--- DATASET EXTRACT ---
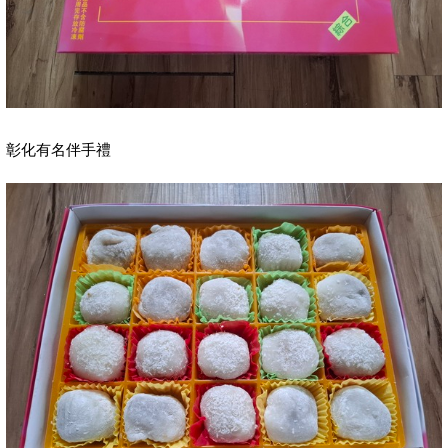
彰化有名伴手禮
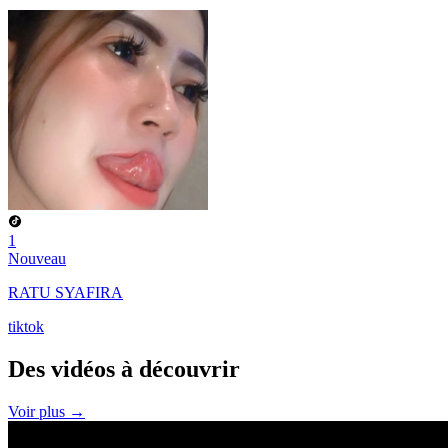
1
Nouveau
RATU SYAFIRA
tiktok
Des vidéos à
découvrir
Voir plus →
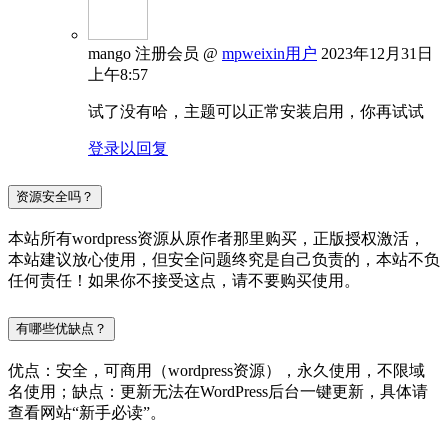
mango
注册会员
@
mpweixin用户
2023年12月31日
上午8:57
试了没有哈，主题可以正常安装启用，你再试试
登录以回复
资源安全吗？
本站所有wordpress资源从原作者那里购买，正版授权激活，
本站建议放心使用，但安全问题终究是自己负责的，本站不负
任何责任！如果你不接受这点，请不要购买使用。
有哪些优缺点？
优点：安全，可商用（wordpress资源），永久使用，不限域
名使用；缺点：更新无法在WordPress后台一键更新，具体请
查看网站“新手必读”。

--- WHAT YOU SHOULD DO ---
Output every entry verbatim. Pictures do not belong in the copy.

--- TASK ANSWER ---
彰化有名伴手禮
1
Nouveau
RATU SYAFIRA
tiktok
Des vidéos à
découvrir
Voir plus →
mango
注册会员
@
mpweixin用户
2023年12月31日
上午8:57
试了没有哈，主题可以正常安装启用，你再试试
登录以回复
资源安全吗？
本站所有wordpress资源从原作者那里购买，正版授权激活，
本站建议放心使用，但安全问题终究是自己负责的，本站不负
任何责任！如果你不接受这点，请不要购买使用。
有哪些优缺点？
优点：安全，可商用（wordpress资源），永久使用，不限域
名使用；缺点：更新无法在WordPress后台一键更新，具体请
查看网站“新手必读”。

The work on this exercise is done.